Document understanding data:
* * * * *
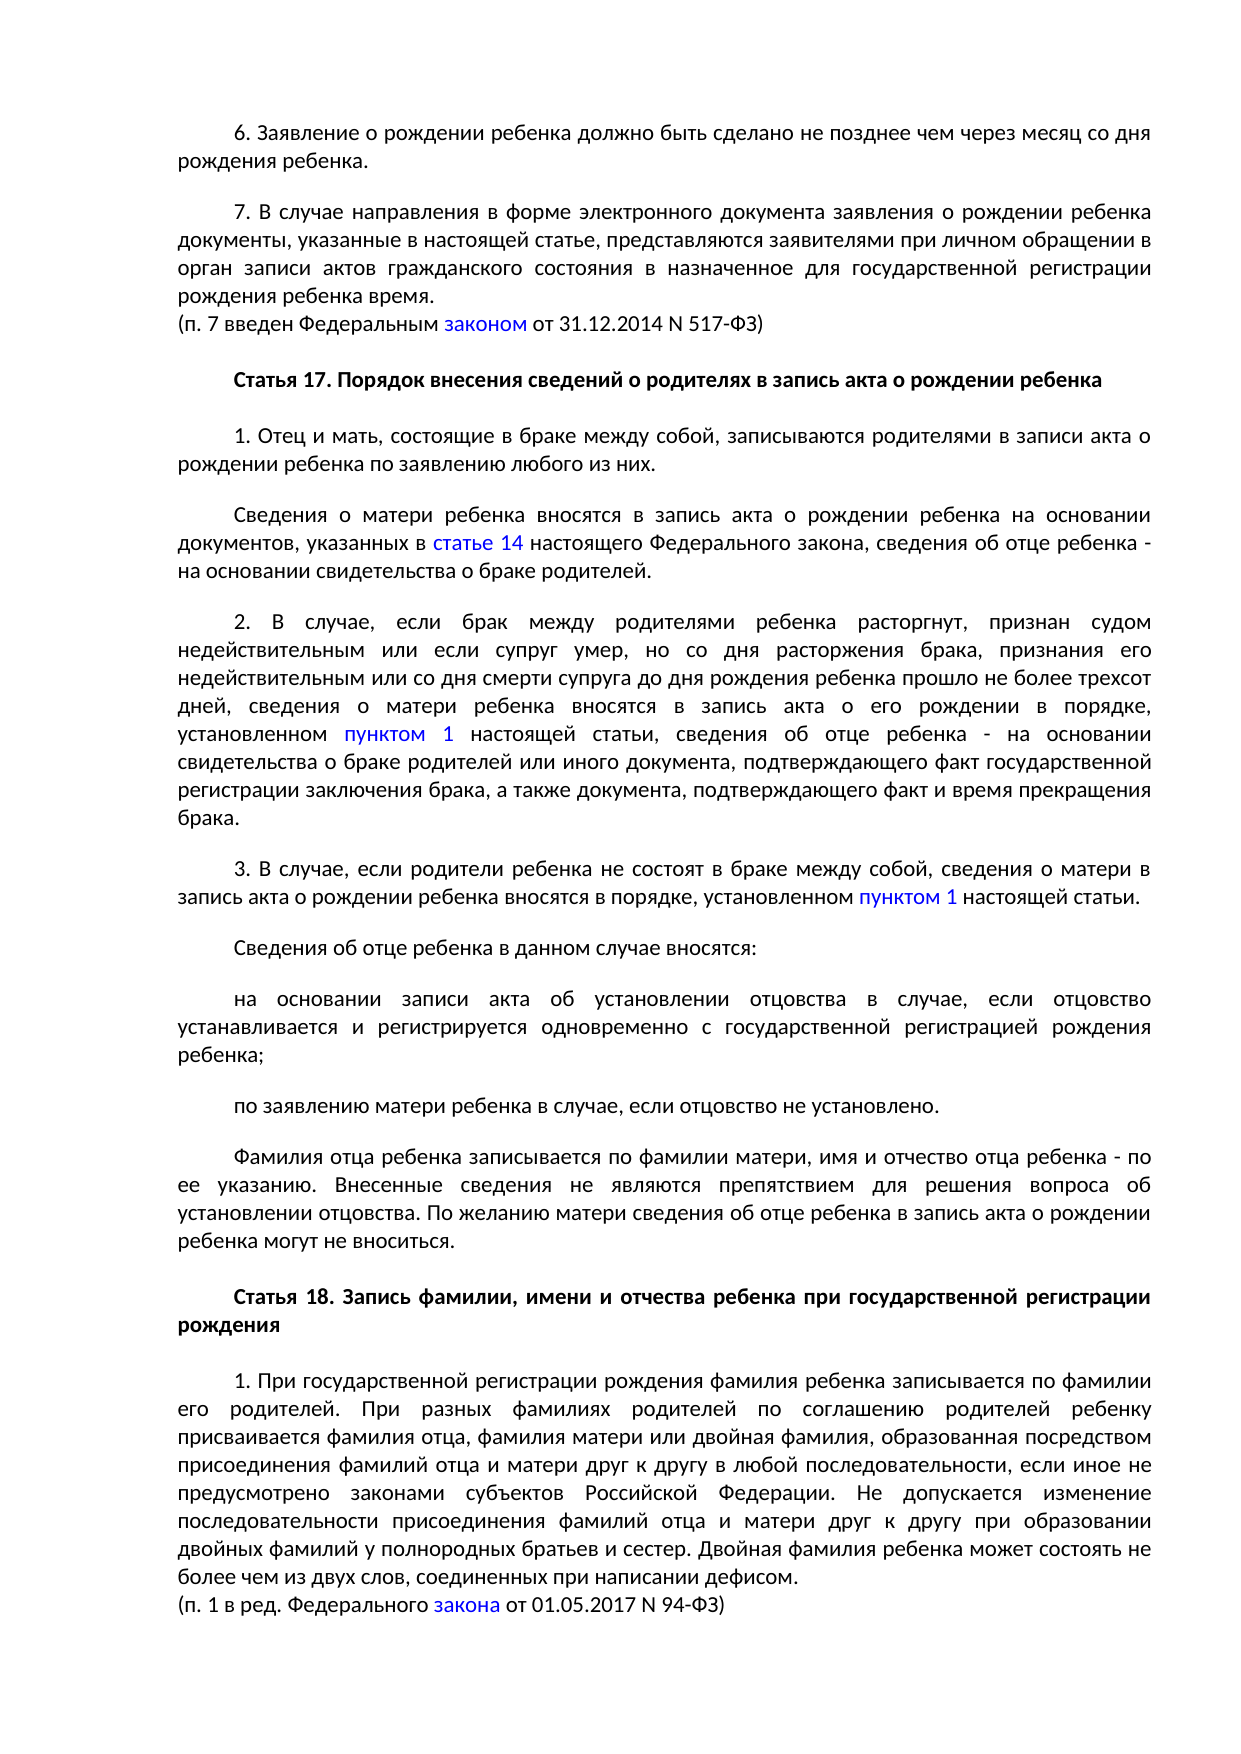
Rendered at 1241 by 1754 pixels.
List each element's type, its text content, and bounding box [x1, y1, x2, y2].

text (п. 1 в ред. Федерального закона от 01.05.2017 N 94-ФЗ) [177, 1590, 1152, 1618]
text Фамилия отца ребенка записывается по фамилии матери, имя и отчество отца ребенка - по ее указанию. Внесенные сведения не являются препятствием для решения вопроса об установлении отцовства. По желанию матери сведения об отце ребенка в запись акта о рождении ребенка могут не вноситься. [177, 1142, 1152, 1254]
title Статья 18. Запись фамилии, имени и отчества ребенка при государственной регистрации рождения [177, 1282, 1152, 1338]
text 3. В случае, если родители ребенка не состоят в браке между собой, сведения о матери в запись акта о рождении ребенка вносятся в порядке, установленном пунктом 1 настоящей статьи. [177, 854, 1152, 910]
text на основании записи акта об установлении отцовства в случае, если отцовство устанавливается и регистрируется одновременно с государственной регистрацией рождения ребенка; [177, 984, 1152, 1068]
text 6. Заявление о рождении ребенка должно быть сделано не позднее чем через месяц со дня рождения ребенка. [177, 118, 1152, 174]
text 1. При государственной регистрации рождения фамилия ребенка записывается по фамилии его родителей. При разных фамилиях родителей по соглашению родителей ребенку присваивается фамилия отца, фамилия матери или двойная фамилия, образованная посредством присоединения фамилий отца и матери друг к другу в любой последовательности, если иное не предусмотрено законами субъектов Российской Федерации. Не допускается изменение последовательности присоединения фамилий отца и матери друг к другу при образовании двойных фамилий у полнородных братьев и сестер. Двойная фамилия ребенка может состоять не более чем из двух слов, соединенных при написании дефисом. [177, 1366, 1152, 1590]
text 7. В случае направления в форме электронного документа заявления о рождении ребенка документы, указанные в настоящей статье, представляются заявителями при личном обращении в орган записи актов гражданского состояния в назначенное для государственной регистрации рождения ребенка время. [177, 197, 1152, 309]
title Статья 17. Порядок внесения сведений о родителях в запись акта о рождении ребенка [177, 365, 1152, 393]
text 2. В случае, если брак между родителями ребенка расторгнут, признан судом недействительным или если супруг умер, но со дня расторжения брака, признания его недействительным или со дня смерти супруга до дня рождения ребенка прошло не более трехсот дней, сведения о матери ребенка вносятся в запись акта о его рождении в порядке, установленном пунктом 1 настоящей статьи, сведения об отце ребенка - на основании свидетельства о браке родителей или иного документа, подтверждающего факт государственной регистрации заключения брака, а также документа, подтверждающего факт и время прекращения брака. [177, 607, 1152, 831]
text Сведения о матери ребенка вносятся в запись акта о рождении ребенка на основании документов, указанных в статье 14 настоящего Федерального закона, сведения об отце ребенка - на основании свидетельства о браке родителей. [177, 500, 1152, 584]
text Сведения об отце ребенка в данном случае вносятся: [177, 933, 1152, 961]
text по заявлению матери ребенка в случае, если отцовство не установлено. [177, 1091, 1152, 1119]
text 1. Отец и мать, состоящие в браке между собой, записываются родителями в записи акта о рождении ребенка по заявлению любого из них. [177, 421, 1152, 477]
text (п. 7 введен Федеральным законом от 31.12.2014 N 517-ФЗ) [177, 309, 1152, 337]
* * * * *
ABOUT THIS EXERCISE –
Line by line, restate the data above exactly as it stands, minus the pictures.

WRITTEN ANSWER –
Rendered at 1241 by 1754 pixels.
List each element's type, its text content, and bounding box [x1, y1, x2, y2].

text (п. 1 в ред. Федерального закона от 01.05.2017 N 94-ФЗ) [177, 1590, 1152, 1618]
text Фамилия отца ребенка записывается по фамилии матери, имя и отчество отца ребенка - по ее указанию. Внесенные сведения не являются препятствием для решения вопроса об установлении отцовства. По желанию матери сведения об отце ребенка в запись акта о рождении ребенка могут не вноситься. [177, 1142, 1152, 1254]
title Статья 18. Запись фамилии, имени и отчества ребенка при государственной регистрации рождения [177, 1282, 1152, 1338]
text 3. В случае, если родители ребенка не состоят в браке между собой, сведения о матери в запись акта о рождении ребенка вносятся в порядке, установленном пунктом 1 настоящей статьи. [177, 854, 1152, 910]
text на основании записи акта об установлении отцовства в случае, если отцовство устанавливается и регистрируется одновременно с государственной регистрацией рождения ребенка; [177, 984, 1152, 1068]
text 6. Заявление о рождении ребенка должно быть сделано не позднее чем через месяц со дня рождения ребенка. [177, 118, 1152, 174]
text 1. При государственной регистрации рождения фамилия ребенка записывается по фамилии его родителей. При разных фамилиях родителей по соглашению родителей ребенку присваивается фамилия отца, фамилия матери или двойная фамилия, образованная посредством присоединения фамилий отца и матери друг к другу в любой последовательности, если иное не предусмотрено законами субъектов Российской Федерации. Не допускается изменение последовательности присоединения фамилий отца и матери друг к другу при образовании двойных фамилий у полнородных братьев и сестер. Двойная фамилия ребенка может состоять не более чем из двух слов, соединенных при написании дефисом. [177, 1366, 1152, 1590]
text 7. В случае направления в форме электронного документа заявления о рождении ребенка документы, указанные в настоящей статье, представляются заявителями при личном обращении в орган записи актов гражданского состояния в назначенное для государственной регистрации рождения ребенка время. [177, 197, 1152, 309]
title Статья 17. Порядок внесения сведений о родителях в запись акта о рождении ребенка [177, 365, 1152, 393]
text 2. В случае, если брак между родителями ребенка расторгнут, признан судом недействительным или если супруг умер, но со дня расторжения брака, признания его недействительным или со дня смерти супруга до дня рождения ребенка прошло не более трехсот дней, сведения о матери ребенка вносятся в запись акта о его рождении в порядке, установленном пунктом 1 настоящей статьи, сведения об отце ребенка - на основании свидетельства о браке родителей или иного документа, подтверждающего факт государственной регистрации заключения брака, а также документа, подтверждающего факт и время прекращения брака. [177, 607, 1152, 831]
text Сведения о матери ребенка вносятся в запись акта о рождении ребенка на основании документов, указанных в статье 14 настоящего Федерального закона, сведения об отце ребенка - на основании свидетельства о браке родителей. [177, 500, 1152, 584]
text Сведения об отце ребенка в данном случае вносятся: [177, 933, 1152, 961]
text по заявлению матери ребенка в случае, если отцовство не установлено. [177, 1091, 1152, 1119]
text 1. Отец и мать, состоящие в браке между собой, записываются родителями в записи акта о рождении ребенка по заявлению любого из них. [177, 421, 1152, 477]
text (п. 7 введен Федеральным законом от 31.12.2014 N 517-ФЗ) [177, 309, 1152, 337]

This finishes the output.